WORK ORDER:
Where does the string "custom" appear in the records? Copy every line that contains it.

INFORMATION SUPPLIED:

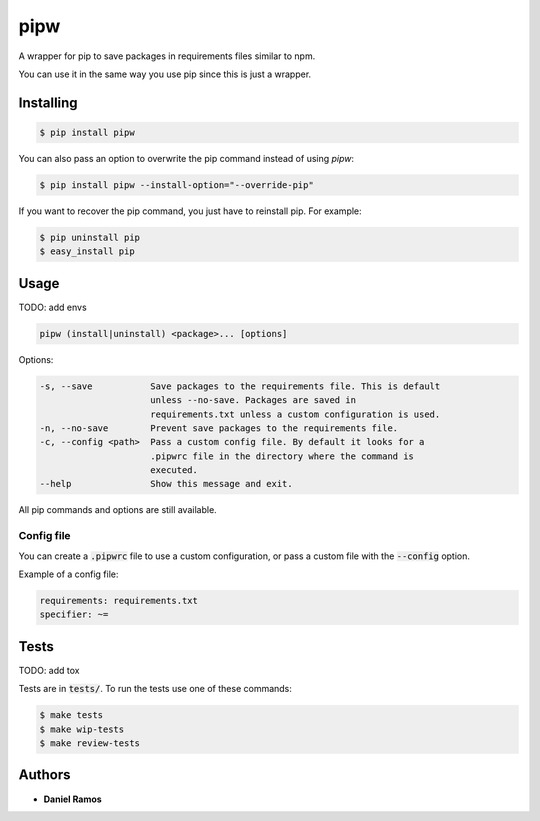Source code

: ****
pipw
****

A wrapper for pip to save packages in requirements files similar to npm.

You can use it in the same way you use pip since this is just a wrapper.

Installing
==========

.. code-block::

  $ pip install pipw

You can also pass an option to overwrite the pip command instead of using
`pipw`:

.. code-block::

  $ pip install pipw --install-option="--override-pip"

If you want to recover the pip command, you just have to reinstall pip. For
example:

.. code-block::

  $ pip uninstall pip
  $ easy_install pip

Usage
==========

TODO: add envs

.. code-block::

  pipw (install|uninstall) <package>... [options]

Options:

.. code-block::

  -s, --save           Save packages to the requirements file. This is default
                       unless --no-save. Packages are saved in
                       requirements.txt unless a custom configuration is used.
  -n, --no-save        Prevent save packages to the requirements file.
  -c, --config <path>  Pass a custom config file. By default it looks for a
                       .pipwrc file in the directory where the command is
                       executed.
  --help               Show this message and exit.

All pip commands and options are still available.

Config file
-----------

You can create a :code:`.pipwrc` file to use a custom configuration, or pass a
custom file with the :code:`--config` option.

Example of a config file:

.. code-block:: yaml

  requirements: requirements.txt
  specifier: ~=

Tests
=====

TODO: add tox

Tests are in :code:`tests/`. To run the tests use one of these commands:

.. code-block:: bash

  $ make tests
  $ make wip-tests
  $ make review-tests

Authors
=======

* **Daniel Ramos**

RESULT BELOW:
                       requirements.txt unless a custom configuration is used.
  -c, --config <path>  Pass a custom config file. By default it looks for a
You can create a :code:`.pipwrc` file to use a custom configuration, or pass a
custom file with the :code:`--config` option.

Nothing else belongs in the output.